**** Records shown ****
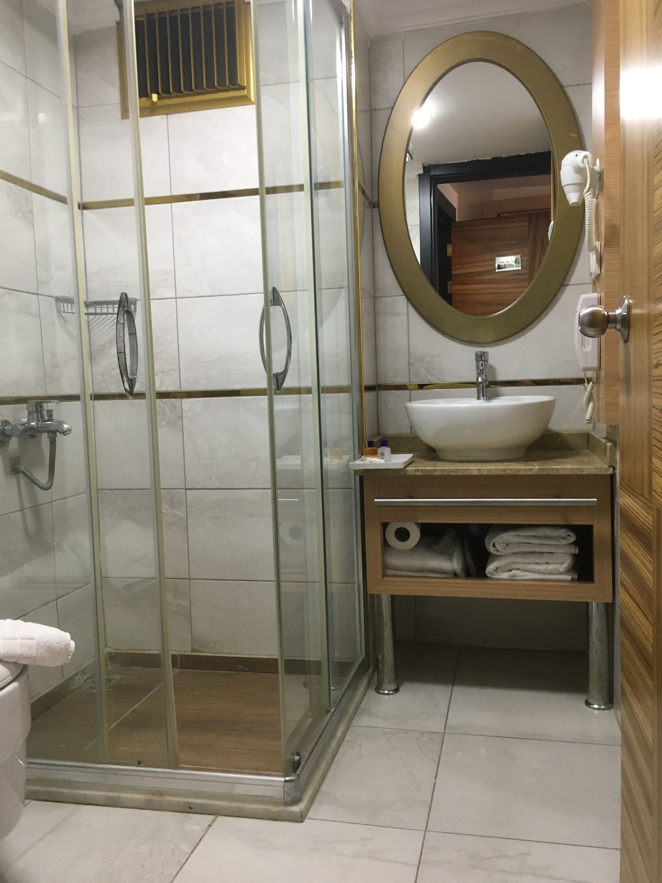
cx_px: 331
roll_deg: +1.9
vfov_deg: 61.7
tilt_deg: -3.9
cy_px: 442
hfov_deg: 48.2
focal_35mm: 29
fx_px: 739
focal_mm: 4.15
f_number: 2.2
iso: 125
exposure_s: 1/33
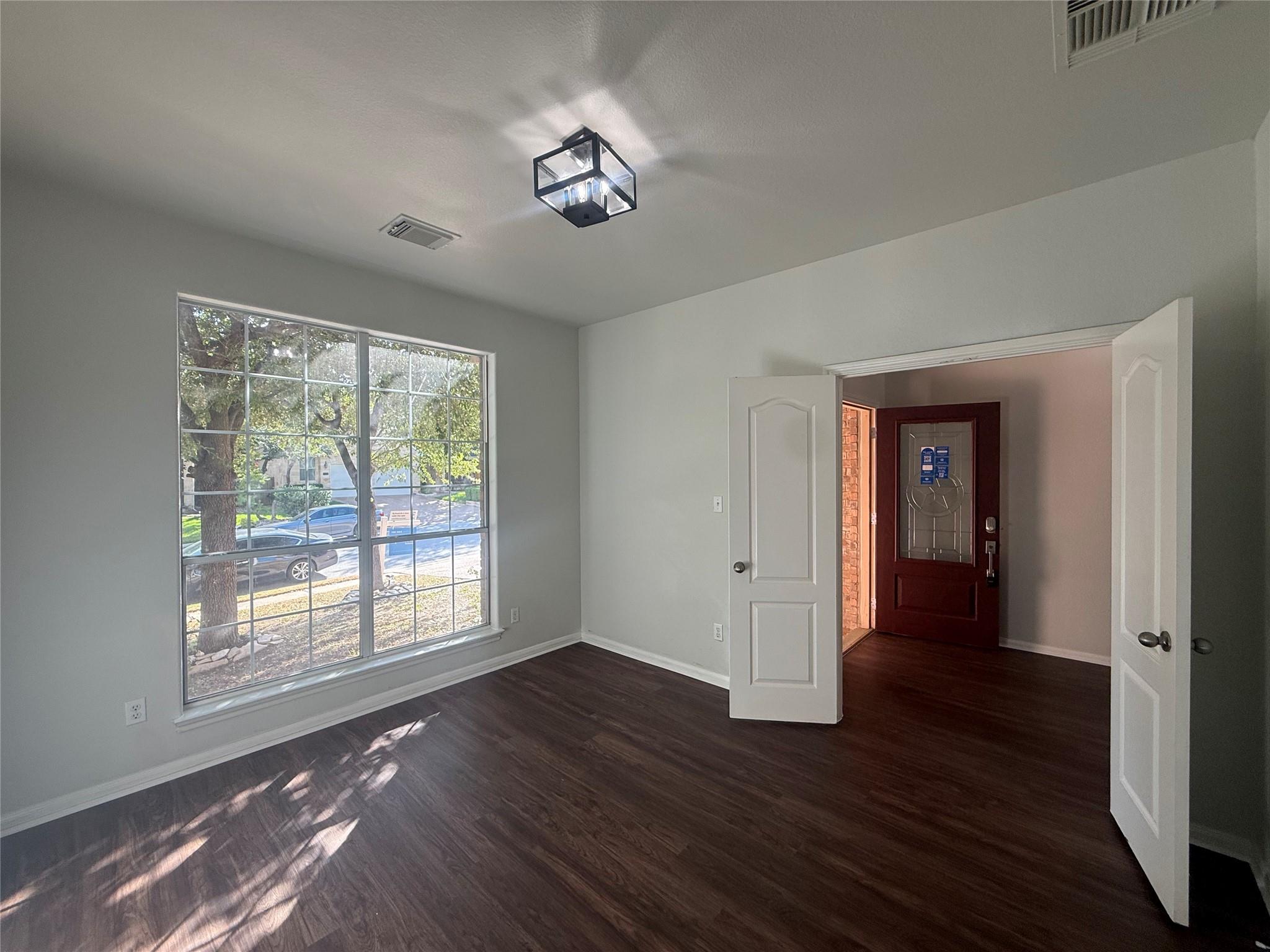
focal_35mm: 14
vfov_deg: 85.7
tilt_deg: -0.3
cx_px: 635
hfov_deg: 102.1
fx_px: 514
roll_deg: +0.1
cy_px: 476
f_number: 2.2
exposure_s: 1/120
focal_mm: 2.22
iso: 80
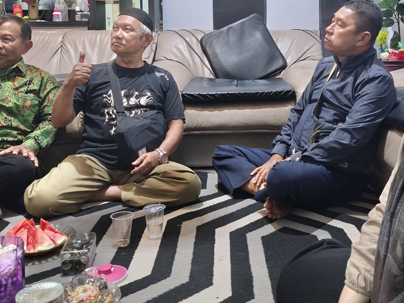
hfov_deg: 47.4
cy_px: 82
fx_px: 455
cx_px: 253
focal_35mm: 39
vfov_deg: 36.1
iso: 3457
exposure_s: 1/25
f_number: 1.8
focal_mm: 5.56
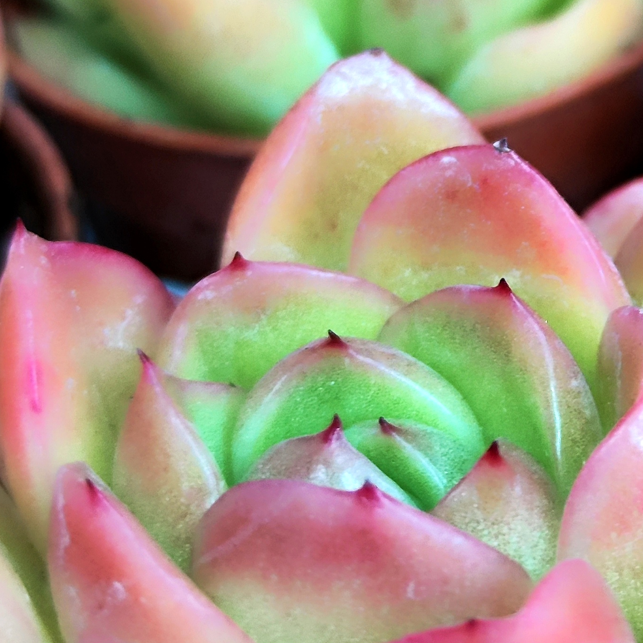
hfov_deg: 27.1
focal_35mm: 61
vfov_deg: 27.8
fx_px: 1282
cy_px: 161
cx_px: 582
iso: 1104
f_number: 1.69
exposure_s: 1/100
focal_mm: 7.01
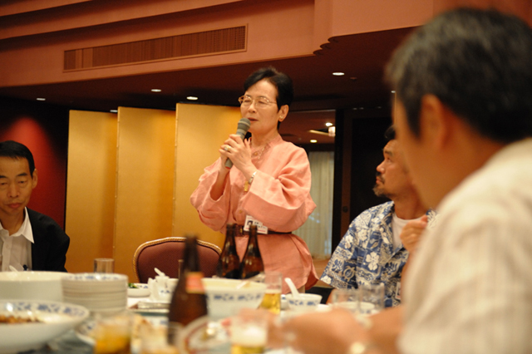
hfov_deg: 39.6
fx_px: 738
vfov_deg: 27.0
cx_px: 266
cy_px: 177
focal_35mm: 50
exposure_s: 1/125
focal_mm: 50
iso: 4500
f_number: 2.8
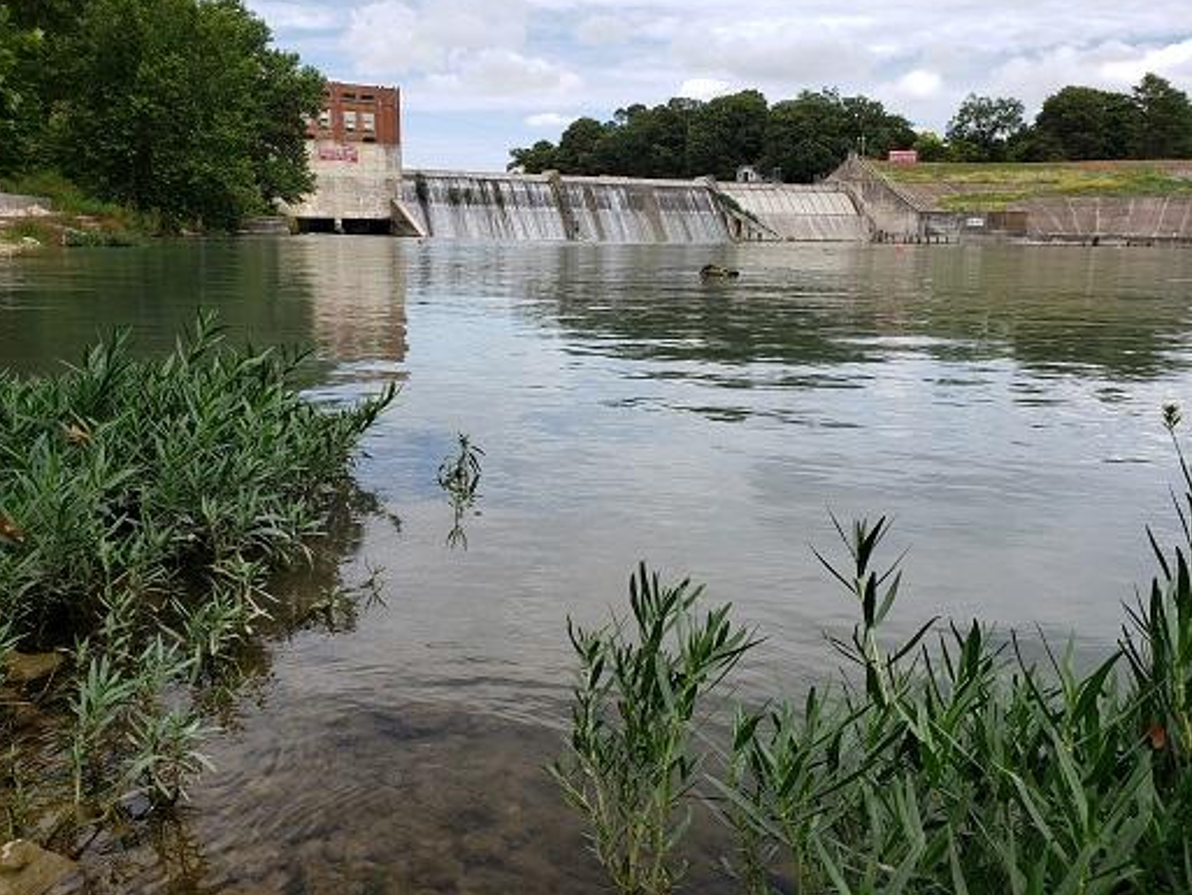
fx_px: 930
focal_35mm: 27
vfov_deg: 51.4
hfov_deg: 65.3
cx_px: 584
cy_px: 435
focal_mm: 4.3
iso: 50
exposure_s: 1/1155
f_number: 2.4
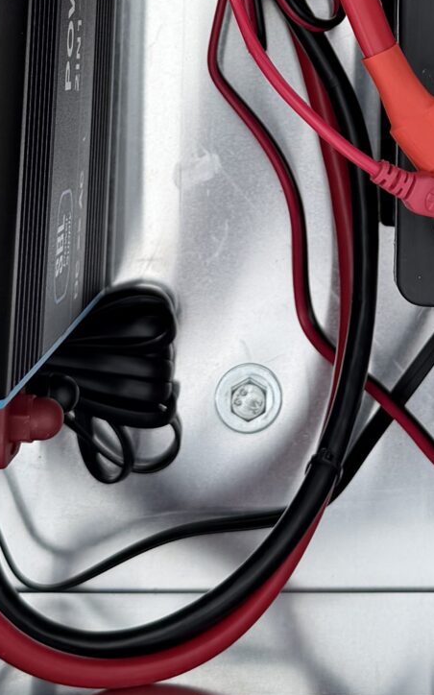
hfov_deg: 14.4
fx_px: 1705
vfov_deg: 21.6
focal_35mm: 90
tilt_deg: -84.0
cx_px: 392
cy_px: -107
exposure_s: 1/2525
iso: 80
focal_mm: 6.76
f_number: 1.78
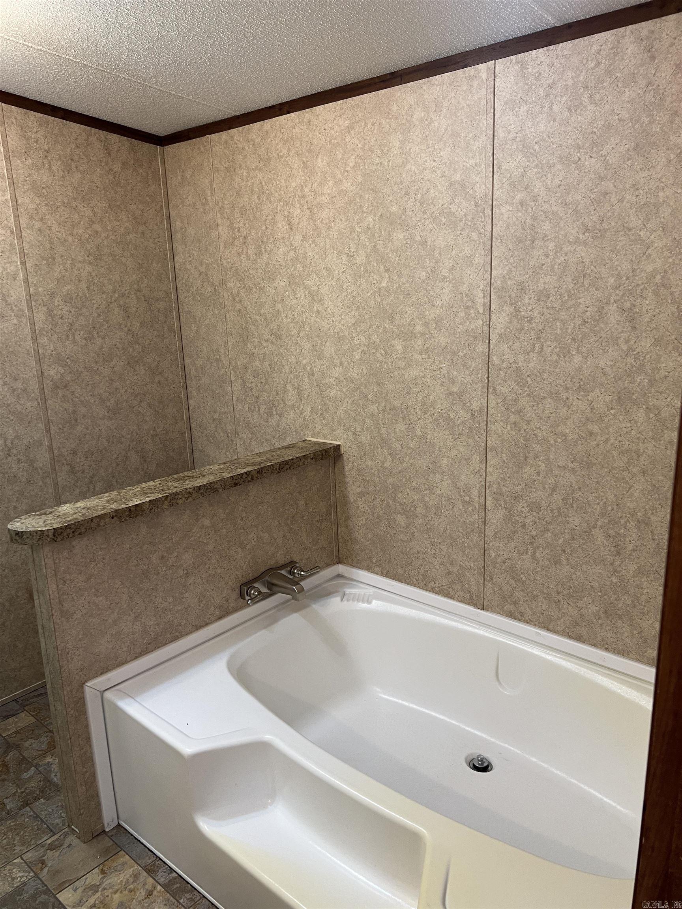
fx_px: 683
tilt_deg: -13.5
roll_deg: +2.5
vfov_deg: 67.3
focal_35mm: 26
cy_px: 454
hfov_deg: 53.1
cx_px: 341
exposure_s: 1/60
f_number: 1.5
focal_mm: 5.7
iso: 125
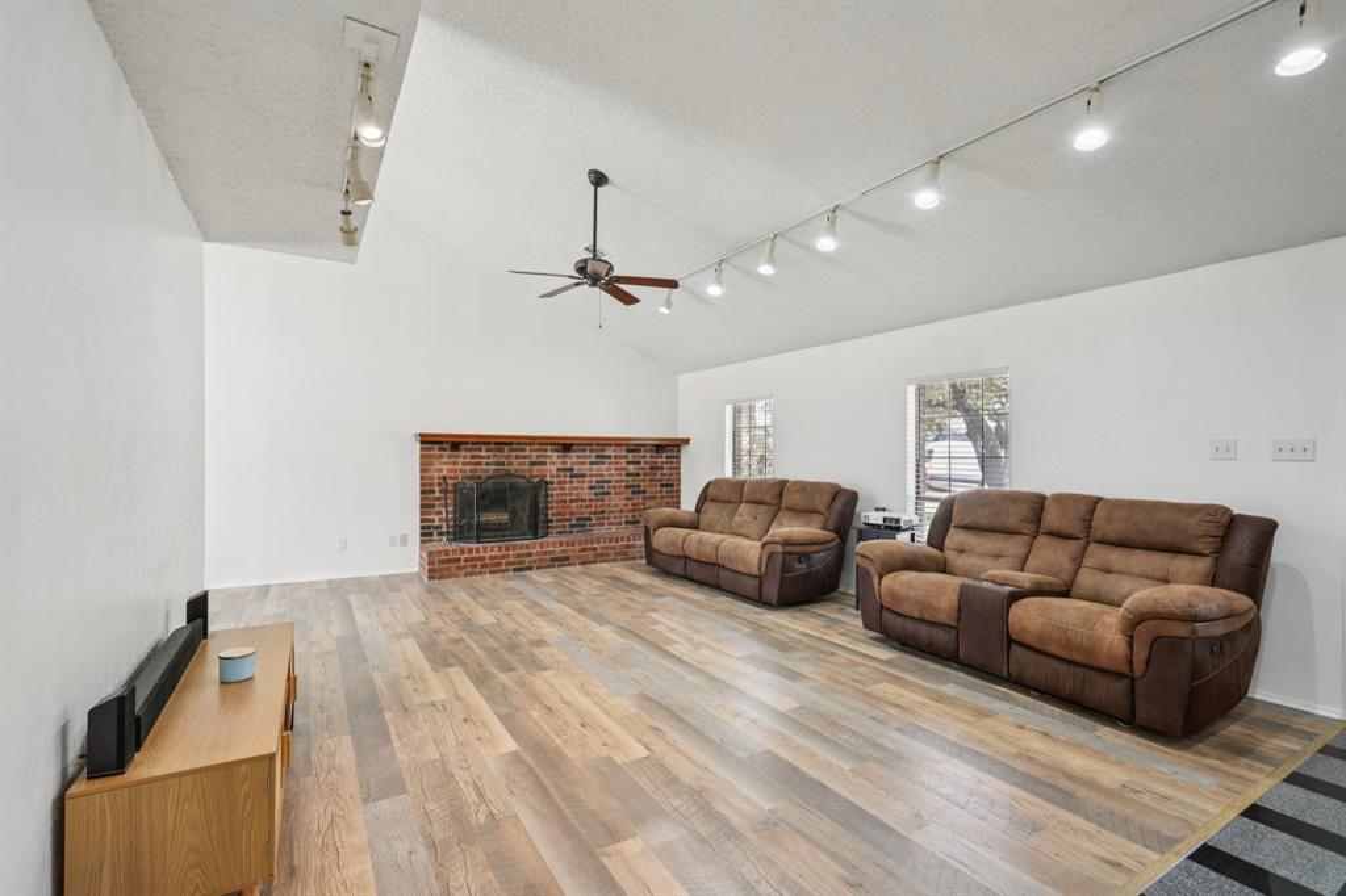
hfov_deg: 96.8
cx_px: 673
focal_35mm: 16
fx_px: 598
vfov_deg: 73.7
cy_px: 448
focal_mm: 16
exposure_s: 1/15
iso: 400
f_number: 8
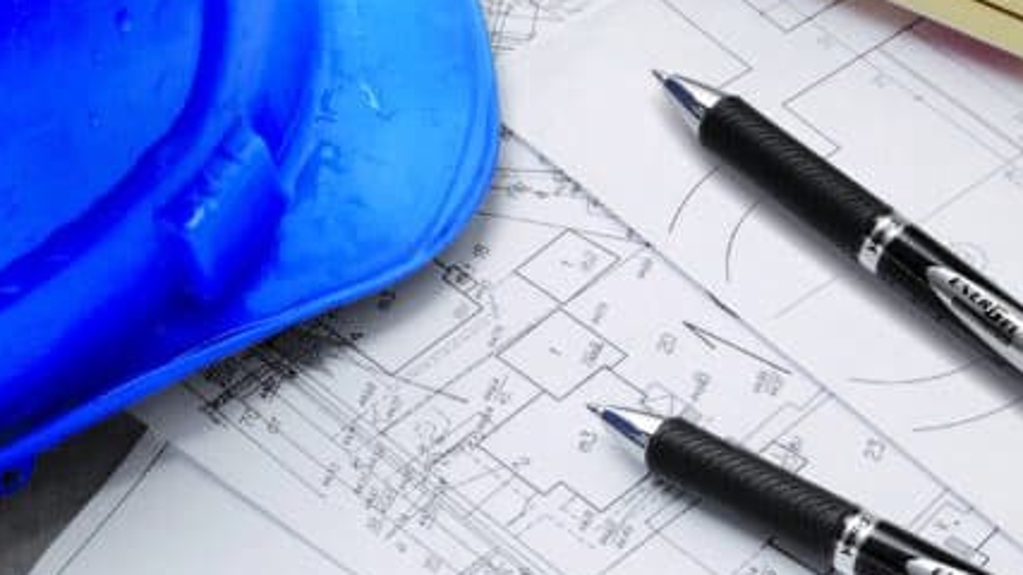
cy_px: 393
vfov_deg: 9.5
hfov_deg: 16.8
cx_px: 721
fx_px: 3443
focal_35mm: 127
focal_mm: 45
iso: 100
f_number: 10
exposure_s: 1/125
****
Requirement:
Every record is to be restated word for word, with the pictures left out.

Solved problem:
cx_px: 331
roll_deg: +1.9
vfov_deg: 61.7
tilt_deg: -3.9
cy_px: 442
hfov_deg: 48.2
focal_35mm: 29
fx_px: 739
focal_mm: 4.15
f_number: 2.2
iso: 125
exposure_s: 1/33
focal_35mm: 14
vfov_deg: 85.7
tilt_deg: -0.3
cx_px: 635
hfov_deg: 102.1
fx_px: 514
roll_deg: +0.1
cy_px: 476
f_number: 2.2
exposure_s: 1/120
focal_mm: 2.22
iso: 80
hfov_deg: 47.4
cy_px: 82
fx_px: 455
cx_px: 253
focal_35mm: 39
vfov_deg: 36.1
iso: 3457
exposure_s: 1/25
f_number: 1.8
focal_mm: 5.56
hfov_deg: 27.1
focal_35mm: 61
vfov_deg: 27.8
fx_px: 1282
cy_px: 161
cx_px: 582
iso: 1104
f_number: 1.69
exposure_s: 1/100
focal_mm: 7.01
hfov_deg: 39.6
fx_px: 738
vfov_deg: 27.0
cx_px: 266
cy_px: 177
focal_35mm: 50
exposure_s: 1/125
focal_mm: 50
iso: 4500
f_number: 2.8
fx_px: 930
focal_35mm: 27
vfov_deg: 51.4
hfov_deg: 65.3
cx_px: 584
cy_px: 435
focal_mm: 4.3
iso: 50
exposure_s: 1/1155
f_number: 2.4
hfov_deg: 14.4
fx_px: 1705
vfov_deg: 21.6
focal_35mm: 90
tilt_deg: -84.0
cx_px: 392
cy_px: -107
exposure_s: 1/2525
iso: 80
focal_mm: 6.76
f_number: 1.78
fx_px: 683
tilt_deg: -13.5
roll_deg: +2.5
vfov_deg: 67.3
focal_35mm: 26
cy_px: 454
hfov_deg: 53.1
cx_px: 341
exposure_s: 1/60
f_number: 1.5
focal_mm: 5.7
iso: 125
hfov_deg: 96.8
cx_px: 673
focal_35mm: 16
fx_px: 598
vfov_deg: 73.7
cy_px: 448
focal_mm: 16
exposure_s: 1/15
iso: 400
f_number: 8
cy_px: 393
vfov_deg: 9.5
hfov_deg: 16.8
cx_px: 721
fx_px: 3443
focal_35mm: 127
focal_mm: 45
iso: 100
f_number: 10
exposure_s: 1/125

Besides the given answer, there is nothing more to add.